Could a deal like this be worked out for the Sharks?

Which leads to the question all Sharks fans are wondering: will this be the type of deal the Sharks could work out with a player in the future?

The answer is probably not.

First off, both parties involved would have to want to do a deal like this. It takes two willing parties. While ownership might be willing, a player must also be willing to defer payment to a later date.

In Vatrano’s case, that means making a decision ten years before anything happens. Vatrano seems pretty sure that he’s not going to be living in California in 2035. What’s more, he’s also pretty sure he won’t be living in a higher-tax state or country (like Canada) either.

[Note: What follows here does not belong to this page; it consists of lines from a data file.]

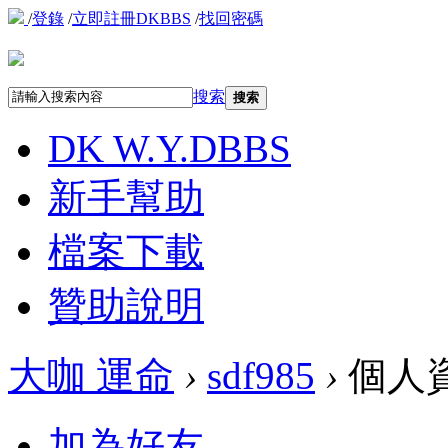
/
登錄
/
立即註冊DKBBS
/
找回密碼
搜索
搜索
DK W.Y.D
BBS
新手幫助
檔案下載
贊助說明
大咖 運命
›
sdf985
›
個人
加為好友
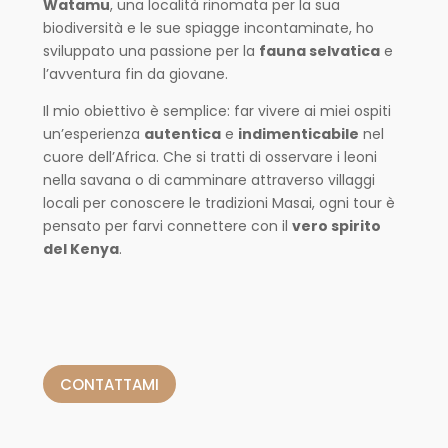
Watamu
, una località rinomata per la sua
biodiversità e le sue spiagge incontaminate, ho
sviluppato una passione per la
fauna selvatica
e
l’avventura fin da giovane.
Il mio obiettivo è semplice: far vivere ai miei ospiti
un’esperienza
autentica
e
indimenticabile
nel
cuore dell’Africa. Che si tratti di osservare i leoni
nella savana o di camminare attraverso villaggi
locali per conoscere le tradizioni Masai, ogni tour è
pensato per farvi connettere con il
vero spirito
del Kenya
.
CONTATTAMI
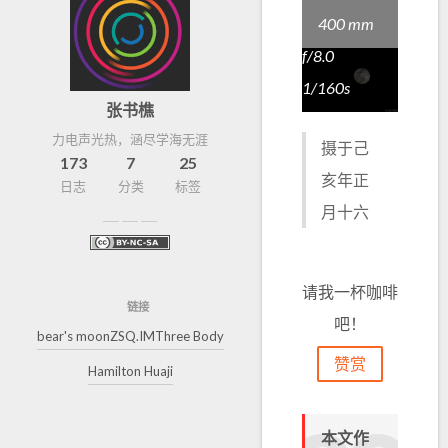
400 mm
f/8.0
1/160s
张书樵
力电声光热，涵尽学海无涯
摄于己
173
7
25
亥年正
日志
分类
标签
月十六
请我一杯咖啡
链接
吧！
bear's moon
ZSQ.IM
Three Body
赞赏
Hamilton Huaji
本文作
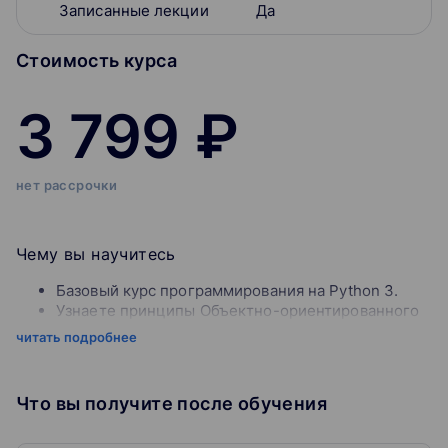
Записанные лекции
Да
Стоимость курса
3 799 ₽
нет рассрочки
Чему вы научитесь
Базовый курс программирования на Python 3.
Узнаете принципы Объектно-ориентированного
программирования на Python 3.
читать подробнее
Напишите полноценный проект по
автоматизации тестирования API.
Научитесь тестировать API с помощью Postman.
Что вы получите после обучения
Производить запуск тестов используя библиотеку
Pytest с необходимой конфигурацией.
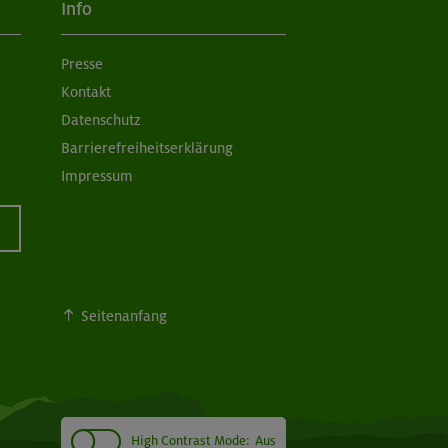
Info
Presse
Kontakt
Datenschutz
Barrierefreiheitserklärung
Impressum
Seitenanfang
High Contrast Mode:
Aus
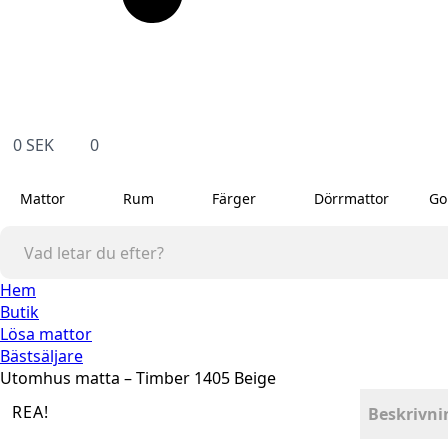
0
SEK
0
Mattor
Rum
Färger
Dörrmattor
Go
Hem
Butik
Lösa mattor
Bästsäljare
Utomhus matta – Timber 1405 Beige
REA!
Beskrivni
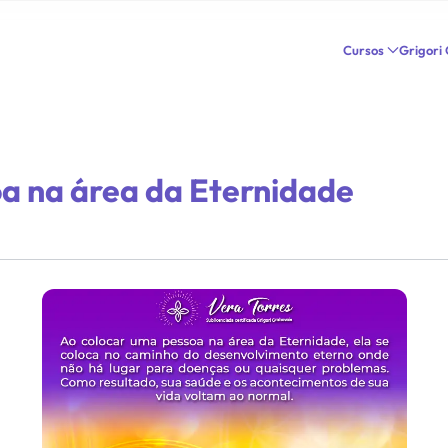
Cursos
Grigori
a na área da Eternidade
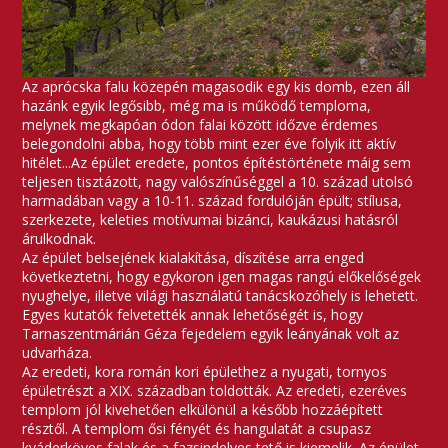
Az aprócska falu közepén magasodik egy kis domb, ezen áll
hazánk egyik legősibb, még ma is működő temploma,
melynek megkapóan ódon falai között időzve érdemes
belegondolni abba, hogy több mint ezer éve folyik itt aktív
hitélet...Az épület eredete, pontos építéstörténete máig sem
teljesen tisztázott, nagy valószínűséggel a 10. század utolsó
harmadában vagy a 10-11. század fordulóján épült; stílusa,
szerkezete, keleties motívumai bizánci, kaukázusi hatásról
árulkodnak.
Az épület belsejének kialakítása, díszítése arra enged
következtetni, hogy egykoron igen magas rangú előkelőségek
nyughelye, illetve világi használatú tanácskozóhely is lehetett.
Egyes kutatók felvetették annak lehetőségét is, hogy
Tarnaszentmárián Géza fejedelem egyik leányának volt az
udvarháza.
Az eredeti, kora román kori épülethez a nyugati, tornyos
épületrészt a XIX. században toldották. Az eredeti, ezeréves
templom jól kivehetően elkülönül a később hozzáépített
résztől. A templom ősi fényét és hangulatát a csupasz
kváderköves falak és a fazsindelyes tető is kiemelik. Az épület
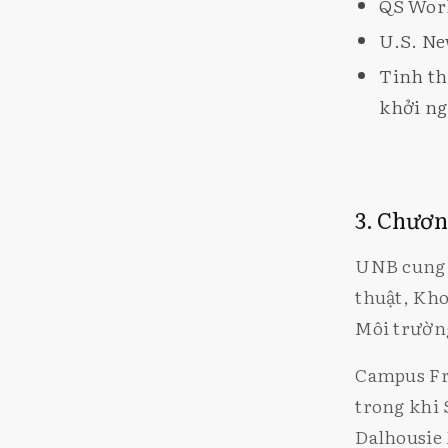
QS Worl
U.S. Ne
Tinh th
khởi ng
3. Chươn
UNB cung c
thuật, Kho
Môi trường
Campus Fr
trong khi 
Dalhousie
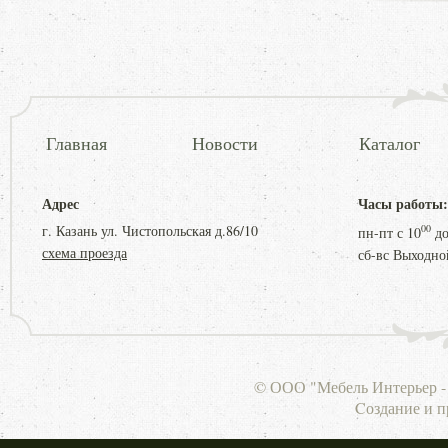
Главная
Новости
Каталог
Адрес
Часы работы:
г. Казань ул. Чистопольская д.86/10
00
пн-пт с
10
д
схема проезда
сб-вс Выходно
© ООО "Мебель Интерьер - 
Cоздание и 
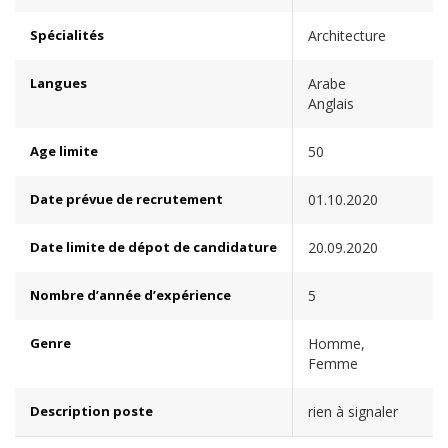
Spécialités
Architecture
Langues
Arabe
Anglais
Age limite
50
Date prévue de recrutement
01.10.2020
Date limite de dépot de candidature
20.09.2020
Nombre d’année d’expérience
5
Genre
Homme,
Femme
Description poste
rien à signaler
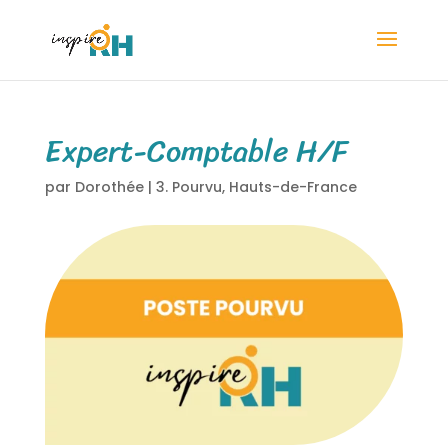
Expert-Comptable H/F
par
Dorothée
|
3. Pourvu
,
Hauts-de-France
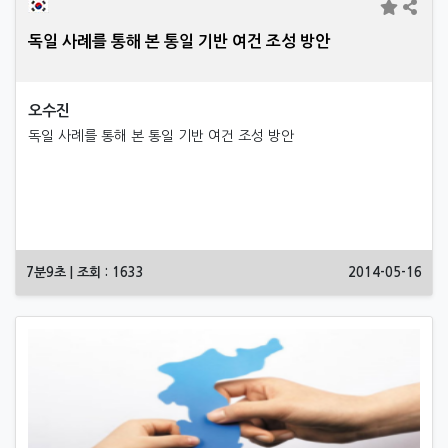
독일 사례를 통해 본 통일 기반 여건 조성 방안
오수진
독일 사례를 통해 본 통일 기반 여건 조성 방안
7분9초 | 조회 : 1633
2014-05-16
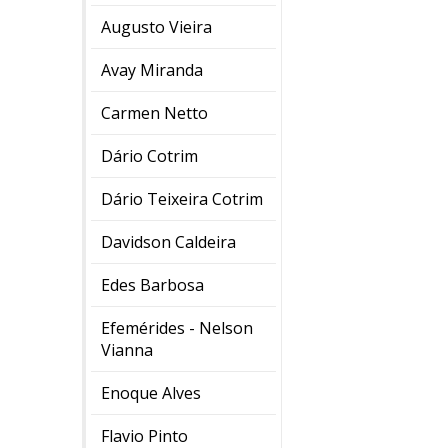
Augusto Vieira
Avay Miranda
Carmen Netto
Dário Cotrim
Dário Teixeira Cotrim
Davidson Caldeira
Edes Barbosa
Efemérides - Nelson
Vianna
Enoque Alves
Flavio Pinto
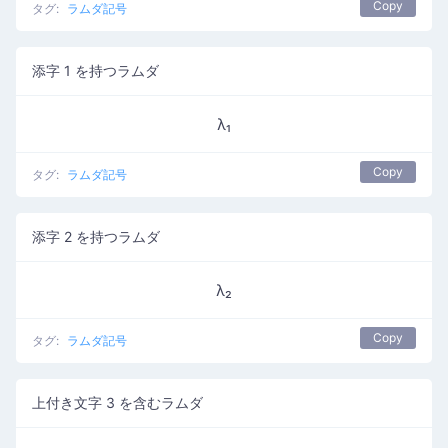
Copy
タグ:
ラムダ記号
添字 1 を持つラムダ
λ₁
Copy
タグ:
ラムダ記号
添字 2 を持つラムダ
λ₂
Copy
タグ:
ラムダ記号
上付き文字 3 を含むラムダ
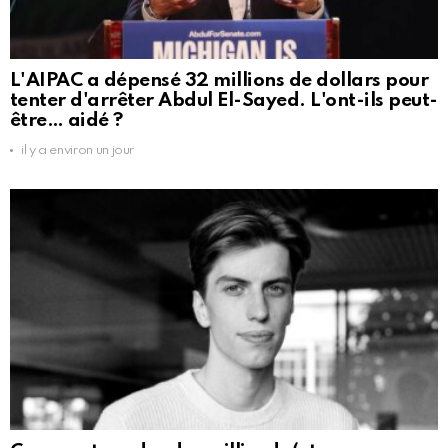
L'AIPAC a dépensé 32 millions de dollars pour
tenter d'arrêter Abdul El-Sayed. L'ont-ils peut-
être… aidé ?
il y a environ un jour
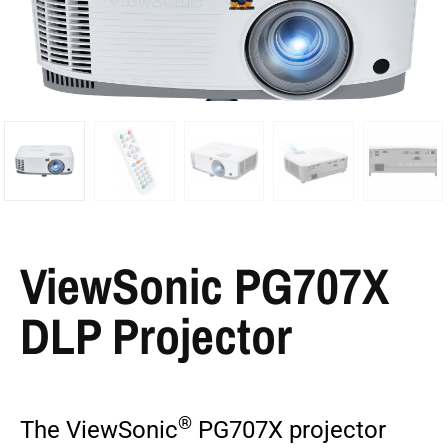
ViewSonic PG707X
DLP Projector
®
The ViewSonic
PG707X projector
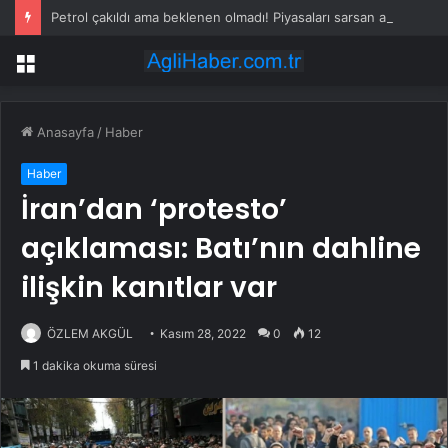
Petrol çakıldı ama beklenen olmadı! Piyasaları sarsan altın iddiası
Menü
Anasayfa
/
Haber
Haber
İran’dan ‘protesto’
açıklaması: Batı’nın dahline
ilişkin kanıtlar var
ÖZLEM AKGÜL
Kasım 28, 2022
0
12
1 dakika okuma süresi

If the Sharks were to do a deal like this, it would have to be with a player that sees similar tax value in deferring their money to a later date. Younger players may not be willing since it’s a long way down the road. Older players, though willing, may not see the financial value in deferring.

In other words, it takes a specific set of circumstances for the Sharks to make a deal like this and those situations don’t come along every day.